本文
"""

ASAGO大學『観光楽部』対談

2018.08.15 活動報告

朝来市の未来に向かって観光×交流が生み出す地域の稼ぐ力

【対談者】大林様(縁結びトラベル)、大畑様(テラスリゾートasago)、浜田様(エレクトリックファンデーション) 

ローカル・イノベーションプロジェクト「ASAGO大學」は、ふるさと名物応援宣言に準拠した地域資源活用事業として、「観光楽部」を設置。「ASAGO大學」の想像力と産学官民農金や異業種交流などのネットワークを活かし『着地型観光』をお届けします。

地域で育んだ新進浄化や健康増進などパワーチャージの旅と呼べる【Asago Wellness】をコンセプトに、体験コンテンツや宿泊滞在に必要なさまざまなおもてなしコンテンツを開発し、朝来市を訪れるお客様に喜んでいただくため、また朝来の魅力をより知っていただくためのサービスを行ない、各楽科別に収益モデルを確立していく計画です。

今回、国が認定した、ASAGO大學と連携したニューツーリズムについて3名の皆さまに語っていただきました。

 

国が認定!ASAGO大學と連携したニューツーリズムとは…。

Asago Wellness Tourism

●産学官民農金の連携から成る『観光楽部』が取組む「Asago Wellness Tourism(あさごウェルネスツーリズム)」事業をなぜ始めようと思ったのか教えてください。

大林:どこの地域も人口減少の問題を抱えており、交流人口を増やしましょうという話になります。地域が資源を活用した商品を開発して、それを持続可能な形にしないと地域は自立していかないのではないかと思います。
しかし旅行商品をつくってビジネスモデルができても、1事業者だけのもので、発信能力がないんですよね。それを、着地型観光の商品として売り出すことができないかと浜田さんに相談したのがスタートです。

浜田:情報発信のツールを旅行業者だから持っていない。それならば、他業種と連携を取っていったらどうですか、という話になりました。
そこで大林さんも参加している「ASAGO大學」と連携して、いろいろな業種と地域の資源を結び付けた着地型観光の商品をつくろうと関係者を交えて企画を重ね、『観光楽部』が立ち上がりました。

●地域資源の活用が大きなテーマですね。朝来市は観光資源の宝庫だと思います。朝来市で観光事業をするうえで何が大切だと思いますか?

浜田:地域内の人たちとの交流が大切ですね。新しい文化や資源が生まれるのは、経験と交流をベースにした対話からしか生まれません。その交流が新しい交流を生み出し、新しいシーンを生み出します。市民の方に『観光楽部』の新しい教授になっていただき、来られた人たちとの交流ができたらおもしろいなと思っています。

"""

指示 1
本文で、『観光楽部』が体験コンテンツや宿泊滞在のおもてなしコンテンツを開発する際のコンセプトは何ですか。
指示 2
エントリーの中で「Thigh boots as」を含む行から始め、「his erotic photography.」を含む行までをJSONの文字列リストに変換してください。1行を1つの文字列とし、空行は含めないでください。

提供資料

"""

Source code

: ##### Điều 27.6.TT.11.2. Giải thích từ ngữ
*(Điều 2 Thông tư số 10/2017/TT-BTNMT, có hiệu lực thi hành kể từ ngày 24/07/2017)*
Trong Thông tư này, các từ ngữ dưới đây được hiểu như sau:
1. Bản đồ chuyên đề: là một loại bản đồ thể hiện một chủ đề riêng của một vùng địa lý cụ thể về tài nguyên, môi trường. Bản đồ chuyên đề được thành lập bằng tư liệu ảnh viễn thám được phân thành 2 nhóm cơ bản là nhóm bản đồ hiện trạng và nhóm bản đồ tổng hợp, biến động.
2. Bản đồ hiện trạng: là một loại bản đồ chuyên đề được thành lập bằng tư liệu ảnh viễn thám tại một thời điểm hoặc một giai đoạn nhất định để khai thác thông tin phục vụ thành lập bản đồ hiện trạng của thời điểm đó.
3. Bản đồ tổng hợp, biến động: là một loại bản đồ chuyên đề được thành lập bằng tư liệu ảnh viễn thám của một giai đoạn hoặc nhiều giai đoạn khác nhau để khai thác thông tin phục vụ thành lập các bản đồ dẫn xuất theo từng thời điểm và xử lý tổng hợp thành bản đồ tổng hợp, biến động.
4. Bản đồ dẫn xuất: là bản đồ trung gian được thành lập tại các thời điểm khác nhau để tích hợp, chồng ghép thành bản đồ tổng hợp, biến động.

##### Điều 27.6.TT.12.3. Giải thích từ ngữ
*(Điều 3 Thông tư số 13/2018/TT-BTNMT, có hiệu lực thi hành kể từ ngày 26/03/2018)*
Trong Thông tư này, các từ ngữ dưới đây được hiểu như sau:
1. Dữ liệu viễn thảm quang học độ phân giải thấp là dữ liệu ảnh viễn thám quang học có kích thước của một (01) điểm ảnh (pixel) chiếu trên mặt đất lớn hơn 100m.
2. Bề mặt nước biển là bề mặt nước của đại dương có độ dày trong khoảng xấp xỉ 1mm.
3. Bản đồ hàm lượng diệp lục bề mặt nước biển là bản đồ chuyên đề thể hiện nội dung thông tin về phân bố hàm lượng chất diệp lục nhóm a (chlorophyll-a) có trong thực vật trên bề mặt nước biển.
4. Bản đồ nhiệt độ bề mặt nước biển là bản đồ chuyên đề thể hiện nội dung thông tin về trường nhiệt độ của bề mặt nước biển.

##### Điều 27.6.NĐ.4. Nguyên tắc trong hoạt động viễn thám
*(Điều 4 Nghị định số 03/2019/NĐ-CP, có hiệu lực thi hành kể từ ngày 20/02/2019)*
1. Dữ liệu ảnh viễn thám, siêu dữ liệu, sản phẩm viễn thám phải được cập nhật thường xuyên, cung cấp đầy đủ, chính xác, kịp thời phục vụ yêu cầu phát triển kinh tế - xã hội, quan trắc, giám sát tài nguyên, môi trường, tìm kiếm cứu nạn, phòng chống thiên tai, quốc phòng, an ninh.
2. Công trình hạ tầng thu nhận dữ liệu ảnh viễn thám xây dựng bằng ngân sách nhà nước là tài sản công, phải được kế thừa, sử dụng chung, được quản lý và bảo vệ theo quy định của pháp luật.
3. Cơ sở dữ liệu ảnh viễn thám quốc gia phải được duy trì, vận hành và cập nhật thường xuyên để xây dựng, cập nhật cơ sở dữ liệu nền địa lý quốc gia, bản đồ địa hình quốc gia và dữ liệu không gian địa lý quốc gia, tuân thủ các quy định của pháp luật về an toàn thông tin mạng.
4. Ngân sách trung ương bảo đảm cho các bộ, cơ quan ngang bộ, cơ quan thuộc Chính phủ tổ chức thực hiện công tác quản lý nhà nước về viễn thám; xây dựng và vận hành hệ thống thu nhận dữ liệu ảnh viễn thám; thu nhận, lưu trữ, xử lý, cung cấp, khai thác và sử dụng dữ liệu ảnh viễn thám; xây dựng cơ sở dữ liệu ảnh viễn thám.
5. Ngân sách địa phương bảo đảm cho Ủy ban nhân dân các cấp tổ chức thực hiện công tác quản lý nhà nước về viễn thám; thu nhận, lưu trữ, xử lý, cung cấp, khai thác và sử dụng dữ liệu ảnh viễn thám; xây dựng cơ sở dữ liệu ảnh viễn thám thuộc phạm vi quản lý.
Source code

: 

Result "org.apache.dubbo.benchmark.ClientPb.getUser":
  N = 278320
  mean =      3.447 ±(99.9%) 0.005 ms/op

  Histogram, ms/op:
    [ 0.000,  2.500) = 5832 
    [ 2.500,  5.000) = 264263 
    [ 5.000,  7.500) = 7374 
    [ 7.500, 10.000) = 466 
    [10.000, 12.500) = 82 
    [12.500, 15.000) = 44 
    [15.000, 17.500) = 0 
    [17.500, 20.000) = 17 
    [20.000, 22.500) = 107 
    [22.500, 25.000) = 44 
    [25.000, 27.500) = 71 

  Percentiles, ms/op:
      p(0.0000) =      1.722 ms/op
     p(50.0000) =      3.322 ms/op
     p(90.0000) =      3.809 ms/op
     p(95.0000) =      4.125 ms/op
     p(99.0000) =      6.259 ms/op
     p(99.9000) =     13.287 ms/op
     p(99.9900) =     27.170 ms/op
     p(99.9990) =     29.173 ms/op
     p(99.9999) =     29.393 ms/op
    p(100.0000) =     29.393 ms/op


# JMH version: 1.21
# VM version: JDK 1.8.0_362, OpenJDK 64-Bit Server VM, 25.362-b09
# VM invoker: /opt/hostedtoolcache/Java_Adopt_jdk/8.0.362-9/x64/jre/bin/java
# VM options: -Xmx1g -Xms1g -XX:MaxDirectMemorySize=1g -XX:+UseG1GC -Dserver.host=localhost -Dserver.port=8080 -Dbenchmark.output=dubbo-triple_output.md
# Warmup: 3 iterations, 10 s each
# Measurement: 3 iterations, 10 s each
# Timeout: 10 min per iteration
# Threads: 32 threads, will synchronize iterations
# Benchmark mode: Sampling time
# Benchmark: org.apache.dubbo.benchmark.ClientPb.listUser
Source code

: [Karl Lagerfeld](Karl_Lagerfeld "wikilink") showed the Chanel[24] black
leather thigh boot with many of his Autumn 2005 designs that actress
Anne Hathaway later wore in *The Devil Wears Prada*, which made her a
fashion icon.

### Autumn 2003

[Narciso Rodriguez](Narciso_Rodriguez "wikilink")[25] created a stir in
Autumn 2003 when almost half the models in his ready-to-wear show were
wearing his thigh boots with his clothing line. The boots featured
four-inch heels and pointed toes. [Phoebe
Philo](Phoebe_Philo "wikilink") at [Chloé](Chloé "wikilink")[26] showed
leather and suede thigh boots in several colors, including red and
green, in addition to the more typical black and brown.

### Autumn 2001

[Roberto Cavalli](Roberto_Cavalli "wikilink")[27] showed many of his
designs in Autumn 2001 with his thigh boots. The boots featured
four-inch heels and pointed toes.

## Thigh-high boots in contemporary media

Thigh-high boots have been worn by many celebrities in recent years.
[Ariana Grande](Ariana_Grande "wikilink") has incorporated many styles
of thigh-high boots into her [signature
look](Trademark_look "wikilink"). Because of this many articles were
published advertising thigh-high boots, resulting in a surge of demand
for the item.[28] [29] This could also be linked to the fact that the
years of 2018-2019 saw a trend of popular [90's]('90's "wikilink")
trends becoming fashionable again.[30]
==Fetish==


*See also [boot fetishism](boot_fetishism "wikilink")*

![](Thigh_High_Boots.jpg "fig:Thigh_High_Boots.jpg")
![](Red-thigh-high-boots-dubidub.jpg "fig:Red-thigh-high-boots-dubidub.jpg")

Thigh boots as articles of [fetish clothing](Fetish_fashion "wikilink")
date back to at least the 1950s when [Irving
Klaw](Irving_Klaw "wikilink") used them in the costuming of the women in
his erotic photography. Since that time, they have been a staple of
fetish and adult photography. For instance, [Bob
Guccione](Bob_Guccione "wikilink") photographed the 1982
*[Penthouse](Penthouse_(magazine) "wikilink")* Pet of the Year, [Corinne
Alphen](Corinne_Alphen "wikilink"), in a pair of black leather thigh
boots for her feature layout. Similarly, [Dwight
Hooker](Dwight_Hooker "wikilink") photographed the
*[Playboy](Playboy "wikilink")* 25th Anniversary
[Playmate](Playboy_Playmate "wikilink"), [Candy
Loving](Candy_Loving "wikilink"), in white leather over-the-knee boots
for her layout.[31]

"""

解答欄 1
パワーチャージの旅と呼べる【Asago Wellness】です。

解答欄 2
[
  "Thigh boots as articles of [fetish clothing](Fetish_fashion \"wikilink\")",
  "date back to at least the 1950s when [Irving",
  "Klaw](Irving_Klaw \"wikilink\") used them in the costuming of the women in",
  "his erotic photography. Since that time, they have been a staple of"
]